▸ SOURCE DOCUMENT
Besides improving our subspace clustering algorithm itself, we plan to extend our research to apply SCLUDOT to other application domains. SCLUDOT is a general-purpose subspace clustering algorithm, therefore it may be suitable for e-commerce and association rule mining by combining SCUDOT with a classification method. So, we plan to investigate whether SCLUDOT is suitable to domains such as association rule mining, and recommendation systems.

▸ ENTRIES SUPPLIED

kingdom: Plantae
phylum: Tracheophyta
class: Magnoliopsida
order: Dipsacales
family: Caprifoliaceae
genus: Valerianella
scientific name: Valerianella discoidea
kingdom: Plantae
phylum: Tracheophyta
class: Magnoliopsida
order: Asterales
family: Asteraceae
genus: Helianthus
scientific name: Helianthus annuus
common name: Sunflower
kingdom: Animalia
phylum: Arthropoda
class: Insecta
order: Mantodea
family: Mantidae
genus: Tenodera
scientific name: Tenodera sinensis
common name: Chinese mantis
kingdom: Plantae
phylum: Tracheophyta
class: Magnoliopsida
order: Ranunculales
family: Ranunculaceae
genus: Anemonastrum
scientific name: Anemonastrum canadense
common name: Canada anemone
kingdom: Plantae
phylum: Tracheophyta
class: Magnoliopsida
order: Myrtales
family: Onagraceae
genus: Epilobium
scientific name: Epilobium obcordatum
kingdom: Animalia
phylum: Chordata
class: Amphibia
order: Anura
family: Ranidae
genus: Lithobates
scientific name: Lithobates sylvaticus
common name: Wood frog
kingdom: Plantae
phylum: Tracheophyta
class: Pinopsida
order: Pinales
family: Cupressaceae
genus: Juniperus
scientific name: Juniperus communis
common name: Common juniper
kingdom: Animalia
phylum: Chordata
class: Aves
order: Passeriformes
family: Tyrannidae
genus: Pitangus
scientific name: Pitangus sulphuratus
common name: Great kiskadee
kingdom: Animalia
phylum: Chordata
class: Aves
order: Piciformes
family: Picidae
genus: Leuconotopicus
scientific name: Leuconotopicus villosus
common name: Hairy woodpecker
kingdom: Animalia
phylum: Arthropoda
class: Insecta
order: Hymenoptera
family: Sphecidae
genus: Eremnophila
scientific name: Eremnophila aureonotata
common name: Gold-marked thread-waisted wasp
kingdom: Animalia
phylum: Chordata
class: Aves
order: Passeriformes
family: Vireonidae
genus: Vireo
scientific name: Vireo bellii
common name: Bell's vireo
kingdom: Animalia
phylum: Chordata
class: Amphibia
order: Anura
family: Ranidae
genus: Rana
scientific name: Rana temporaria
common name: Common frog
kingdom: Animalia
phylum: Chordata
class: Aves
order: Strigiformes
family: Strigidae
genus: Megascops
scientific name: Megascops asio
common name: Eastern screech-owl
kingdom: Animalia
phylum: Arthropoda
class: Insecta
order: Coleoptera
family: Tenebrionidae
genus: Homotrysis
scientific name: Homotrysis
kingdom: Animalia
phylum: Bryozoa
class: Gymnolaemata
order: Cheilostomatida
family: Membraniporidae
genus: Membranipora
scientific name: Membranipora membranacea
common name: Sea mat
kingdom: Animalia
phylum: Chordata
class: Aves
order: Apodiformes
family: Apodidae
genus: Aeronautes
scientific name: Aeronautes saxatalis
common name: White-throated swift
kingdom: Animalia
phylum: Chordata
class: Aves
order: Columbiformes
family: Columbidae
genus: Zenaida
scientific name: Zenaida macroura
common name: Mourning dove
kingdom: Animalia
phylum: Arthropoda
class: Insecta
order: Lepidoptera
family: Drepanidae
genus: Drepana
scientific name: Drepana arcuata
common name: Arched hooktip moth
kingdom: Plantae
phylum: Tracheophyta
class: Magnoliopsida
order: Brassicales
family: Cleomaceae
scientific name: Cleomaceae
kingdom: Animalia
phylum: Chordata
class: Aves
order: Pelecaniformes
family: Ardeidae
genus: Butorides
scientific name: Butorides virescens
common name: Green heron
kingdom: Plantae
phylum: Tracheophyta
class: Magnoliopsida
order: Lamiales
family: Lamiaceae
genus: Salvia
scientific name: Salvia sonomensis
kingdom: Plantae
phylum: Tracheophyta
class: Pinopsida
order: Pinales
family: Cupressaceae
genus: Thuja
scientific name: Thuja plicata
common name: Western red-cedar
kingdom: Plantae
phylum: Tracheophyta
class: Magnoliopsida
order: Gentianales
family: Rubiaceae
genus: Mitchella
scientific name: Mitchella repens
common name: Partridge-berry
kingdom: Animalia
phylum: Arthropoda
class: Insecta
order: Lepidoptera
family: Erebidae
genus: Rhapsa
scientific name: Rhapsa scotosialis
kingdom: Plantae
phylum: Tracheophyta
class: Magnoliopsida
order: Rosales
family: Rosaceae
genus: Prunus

▸ WHAT TO PRODUCE
List every application domain the SCLUDOT passage names as a possible future use of the algorithm.

▸ RESULT OF THE TASK
- e-commerce
- association rule mining
- recommendation systems